The ideas in this talk represent a fusion of two different strands of research from the early 2000s: NLDR (nonlinear dimensionality reduction) and PCT (point-cloud topology). The two fields meet in the problem of finding circular coordinates for a data set. This new technology has possible applications in signal processing and dynamical systems.

The idea behind NLDR is to take a high-dimensional data set, perhaps obtained as a collection of scientific measurements, and to find a small set of real-valued coordinates that reveal meaningful parameters of the data. The classical linear instance of this is principal components analysis (PCA). The paradigm was introduced by Josh Tenenbaum in the late 1990s. Two well-known algorithms, Isomap (Tenenbaum, dS, Langford) and LLE (Roweis, Saul) were published in 2000, and many other researchers have published NLDR algorithms since then. Each algorithm exploits a different aspect of the inherent geometry of the data, in order to construct the coordinates.

Roughly over the same time period, several groups of researchers began developing tools and techniques for applying algebraic topology to scientific data. Here the idea is to detect the topological structure of a set of high-dimensional observed data points. The difficulty is that data are inherently noisy, and topological invariants are extremely sensitive to local noise. The early breakthrough came in 2000, with the publication of the persistence algorithm of Edelsbrunner, Letscher and Zomorodian. This new framework gives robust versions of the classical invariants of algebraic topology (such as homology and betti numbers), that can be used to estimate the topology (or "shape") of a noisy data set.

The two fields meet in the following way. From the NLDR side, one can generalize from real-valued coordinates to more general coordinates. We focus on circle-valued coordinates (such as angles). To discover these coordinates, we exploit not the geometry but the topology of the data. In order to do this robustly, it is necessary to use a persistence framework. I will indicate how these calculations are carried out, and give some examples of how one can exploit the resulting coordinates to empirically study time-series data and dynamical systems.
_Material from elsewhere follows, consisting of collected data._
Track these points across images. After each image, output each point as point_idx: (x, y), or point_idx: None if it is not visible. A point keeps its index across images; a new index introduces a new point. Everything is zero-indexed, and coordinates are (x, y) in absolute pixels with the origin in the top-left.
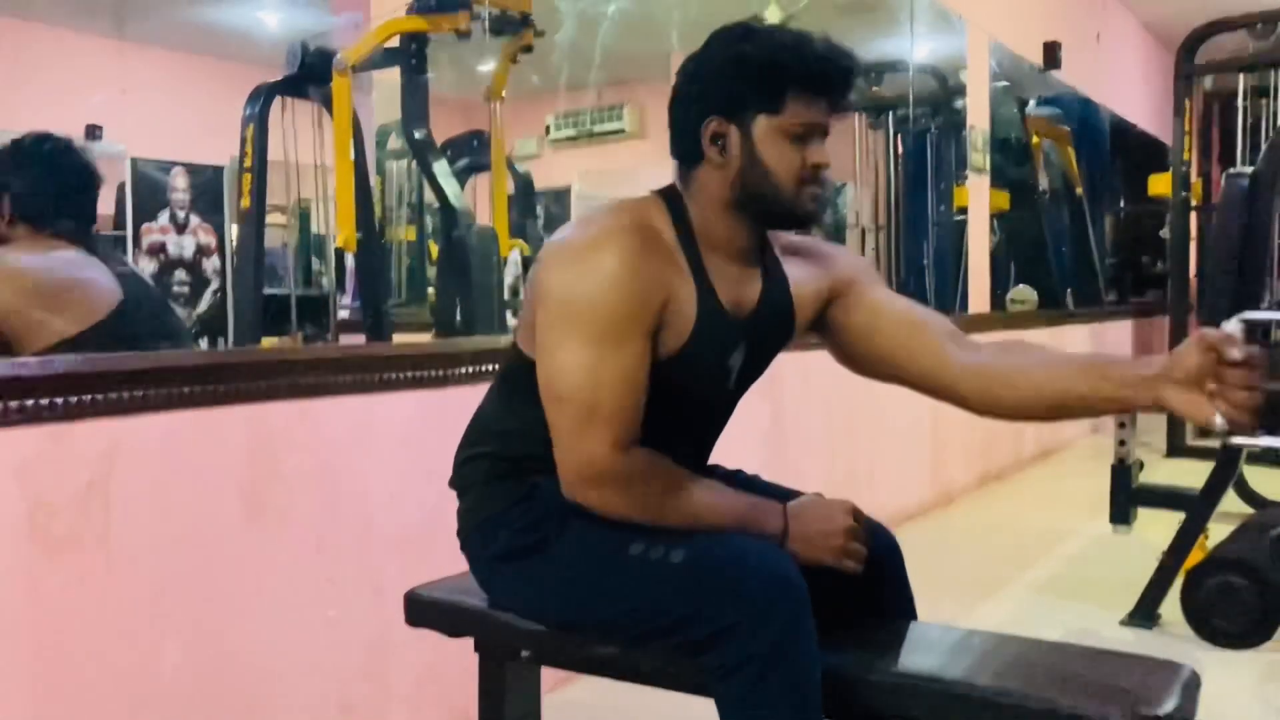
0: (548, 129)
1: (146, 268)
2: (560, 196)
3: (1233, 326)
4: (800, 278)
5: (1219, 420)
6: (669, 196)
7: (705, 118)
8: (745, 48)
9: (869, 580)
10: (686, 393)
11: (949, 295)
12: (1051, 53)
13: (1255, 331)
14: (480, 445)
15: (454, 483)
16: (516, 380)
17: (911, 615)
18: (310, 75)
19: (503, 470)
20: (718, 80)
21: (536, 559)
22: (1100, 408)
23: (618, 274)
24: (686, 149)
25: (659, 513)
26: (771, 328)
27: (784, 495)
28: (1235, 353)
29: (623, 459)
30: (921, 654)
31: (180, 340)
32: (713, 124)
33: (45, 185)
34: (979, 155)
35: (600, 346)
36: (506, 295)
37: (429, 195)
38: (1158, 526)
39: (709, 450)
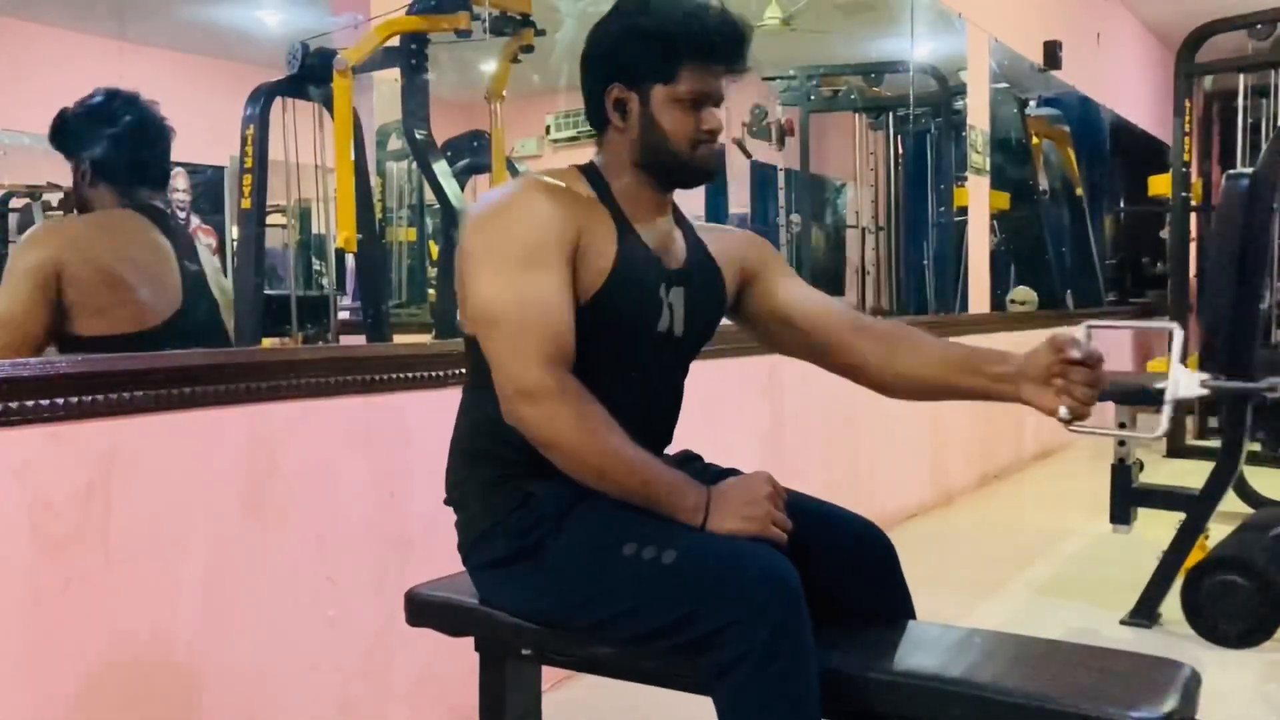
0: (548, 129)
1: None
2: None
3: (1079, 331)
4: (721, 249)
5: (1062, 411)
6: (586, 168)
7: (608, 85)
8: (642, 20)
9: (865, 580)
10: (622, 330)
11: (949, 296)
12: (1051, 52)
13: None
14: (468, 457)
15: (450, 499)
16: (478, 366)
17: (910, 614)
18: (310, 75)
19: (496, 479)
20: (617, 50)
21: (533, 563)
22: (972, 397)
23: (528, 208)
24: (594, 116)
25: (594, 445)
26: (703, 279)
27: (797, 503)
28: (1075, 353)
29: (557, 374)
30: (921, 653)
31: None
32: (614, 91)
33: (122, 144)
34: (979, 155)
35: (521, 271)
36: None
37: (429, 195)
38: (1158, 526)
39: (668, 427)
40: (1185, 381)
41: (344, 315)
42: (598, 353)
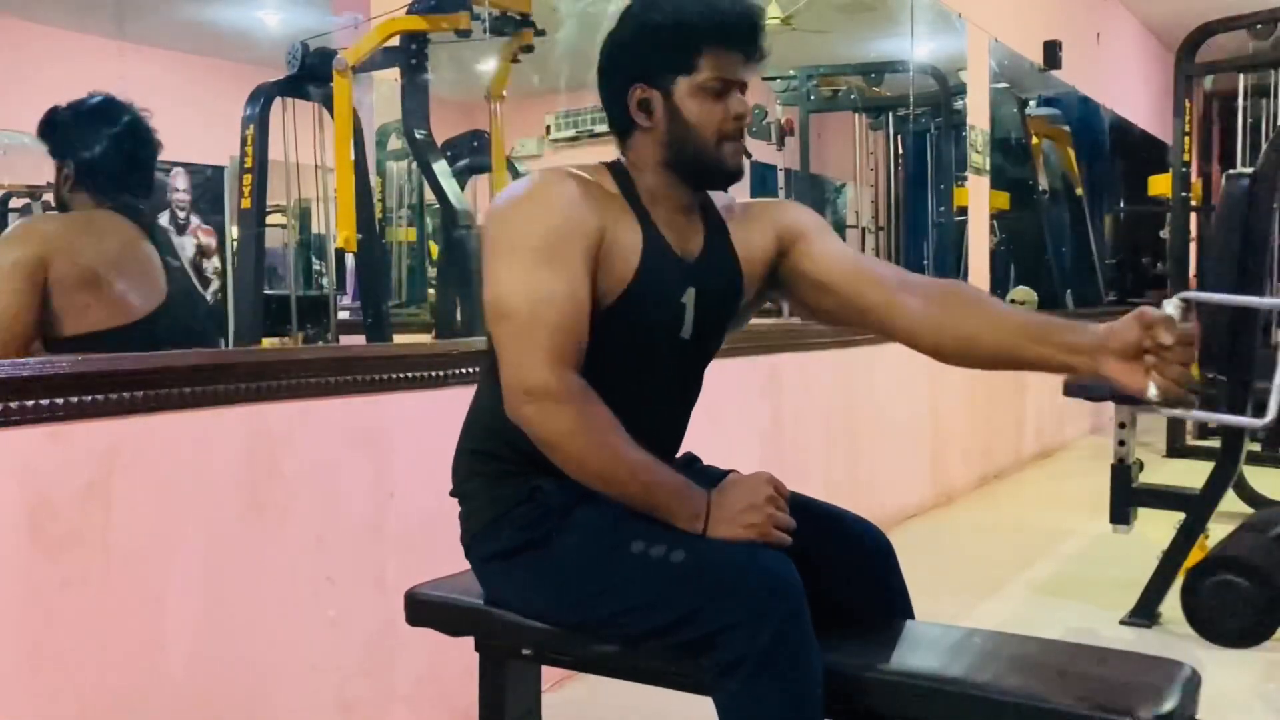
0: (548, 129)
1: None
2: None
3: (1172, 307)
4: (745, 236)
5: (1153, 392)
6: (614, 166)
7: (629, 87)
8: (653, 15)
9: (864, 580)
10: (641, 336)
11: None
12: (1051, 52)
13: (1190, 310)
14: (477, 449)
15: (455, 490)
16: (493, 360)
17: (909, 614)
18: (310, 75)
19: (503, 473)
20: (634, 50)
21: (539, 555)
22: (1041, 368)
23: (552, 202)
24: (619, 121)
25: (596, 448)
26: (718, 274)
27: (796, 503)
28: (1168, 336)
29: (562, 375)
30: (921, 653)
31: (211, 345)
32: (637, 91)
33: (107, 150)
34: (979, 155)
35: (538, 266)
36: None
37: (429, 195)
38: (1158, 526)
39: (678, 432)
40: None
41: (344, 315)
42: (616, 358)
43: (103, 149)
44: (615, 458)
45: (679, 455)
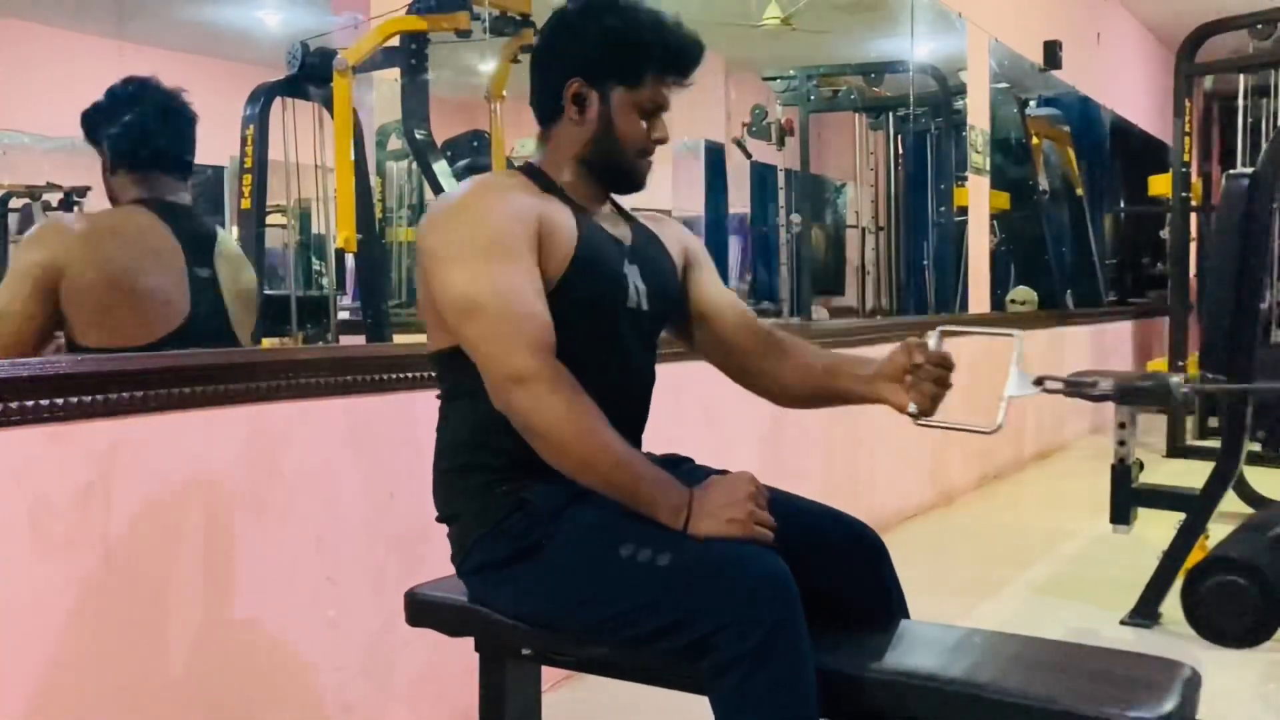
0: None
1: None
2: None
3: (931, 339)
4: (663, 234)
5: (911, 407)
6: (527, 169)
7: (568, 78)
8: (613, 21)
9: (857, 580)
10: (592, 309)
11: (949, 296)
12: (1051, 52)
13: (942, 340)
14: (455, 468)
15: (441, 515)
16: (452, 378)
17: (904, 613)
18: (310, 75)
19: (487, 485)
20: (583, 45)
21: (529, 564)
22: (842, 401)
23: (490, 204)
24: (547, 107)
25: (582, 435)
26: (653, 254)
27: (787, 503)
28: (920, 358)
29: (546, 359)
30: (921, 653)
31: None
32: (575, 85)
33: (135, 131)
34: (979, 155)
35: (494, 261)
36: None
37: (429, 195)
38: (1158, 526)
39: (642, 413)
40: (1019, 382)
41: (344, 315)
42: (572, 336)
43: (128, 128)
44: (602, 447)
45: (670, 454)
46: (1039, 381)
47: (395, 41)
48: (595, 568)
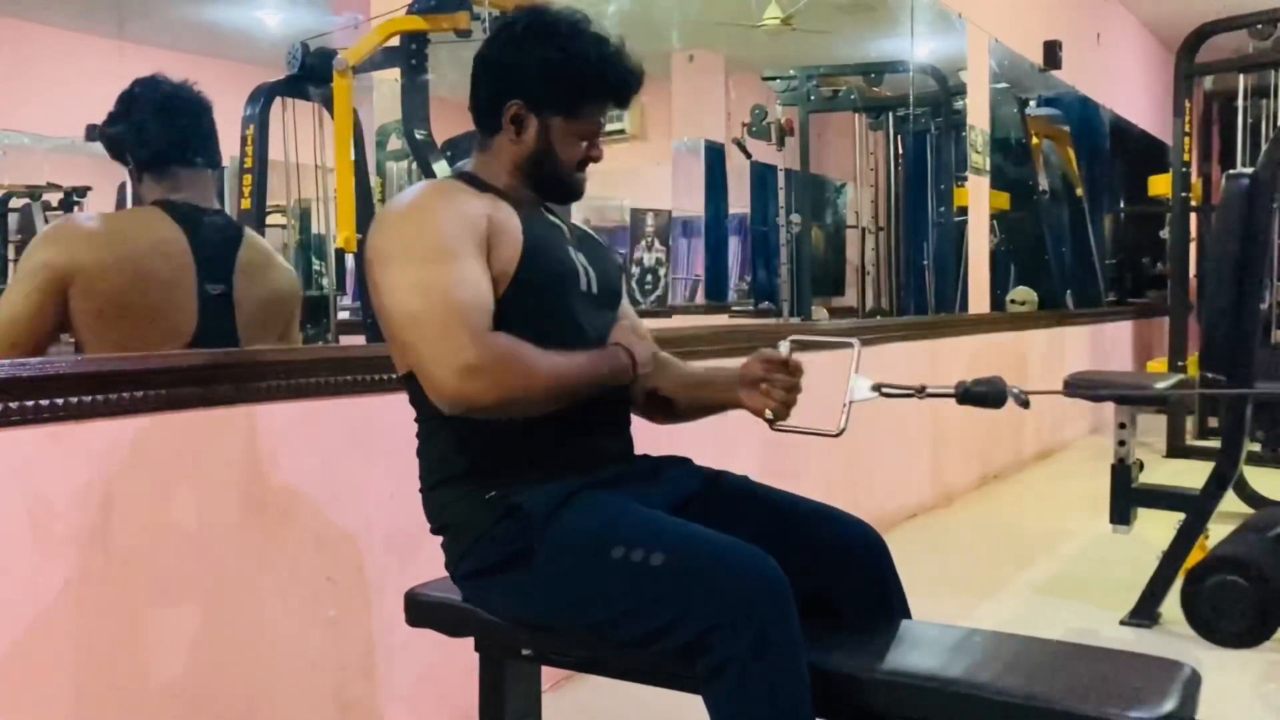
0: None
1: None
2: None
3: (784, 347)
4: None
5: (767, 411)
6: (465, 176)
7: (508, 100)
8: (556, 54)
9: (860, 580)
10: (550, 295)
11: (949, 296)
12: (1051, 52)
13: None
14: (442, 481)
15: (434, 529)
16: (429, 402)
17: (905, 614)
18: (310, 75)
19: (476, 494)
20: (526, 74)
21: (522, 569)
22: (708, 410)
23: (432, 206)
24: (487, 122)
25: (540, 384)
26: (595, 246)
27: (789, 503)
28: (775, 368)
29: (487, 343)
30: (920, 653)
31: None
32: (514, 108)
33: (165, 136)
34: (979, 155)
35: (437, 264)
36: None
37: None
38: (1158, 526)
39: (619, 393)
40: (859, 387)
41: (344, 315)
42: (531, 323)
43: (140, 129)
44: (557, 380)
45: (670, 455)
46: (876, 387)
47: (395, 41)
48: (588, 570)
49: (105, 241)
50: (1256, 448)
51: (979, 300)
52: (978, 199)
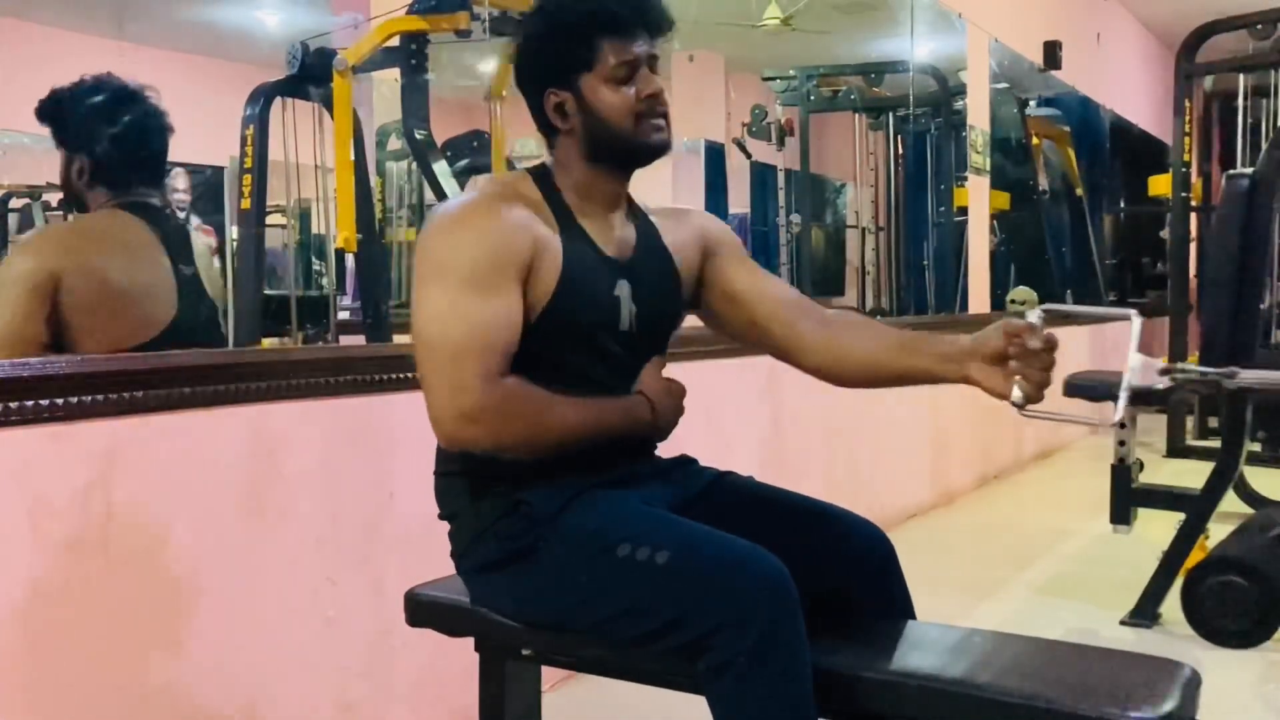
0: None
1: None
2: None
3: (1034, 316)
4: (675, 236)
5: (1016, 395)
6: (535, 170)
7: (543, 93)
8: (545, 20)
9: (866, 580)
10: (580, 333)
11: (949, 296)
12: (1051, 52)
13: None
14: (453, 472)
15: (442, 514)
16: None
17: (910, 614)
18: (310, 75)
19: (483, 488)
20: (536, 59)
21: (526, 565)
22: (918, 379)
23: (483, 228)
24: (543, 125)
25: (544, 432)
26: (652, 267)
27: (795, 504)
28: (1035, 342)
29: (495, 388)
30: (921, 653)
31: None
32: (551, 97)
33: (114, 138)
34: (979, 156)
35: (470, 294)
36: None
37: (429, 195)
38: (1158, 526)
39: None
40: (1144, 370)
41: (344, 315)
42: (562, 357)
43: (114, 138)
44: (563, 427)
45: (674, 455)
46: (1166, 372)
47: (395, 41)
48: (592, 568)
49: (80, 240)
50: (1256, 448)
51: (979, 300)
52: (978, 199)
My collaborators in this work are Mikael Vejdemo-Johansson, Dmitriy Morozov, and Primoz Skraba.

Bio:

Vin de Silva is mathematician specializing in applications of geometry and topology. Since the turn of the millennium, there has been a tremendous surge of interest in solving data analysis problems using classical ideas in geometry and algebraic topology. This has resulted in a richness of new mathematical technologies for studying scientific data sets. Dr de Silva has had the good fortune to work with many fine researchers around the world, publishing research in machine learning, topological data analysis, sensor networks, tensor decomposition, and persistent topology. He believes that a little geometric insight can sometimes go a long way.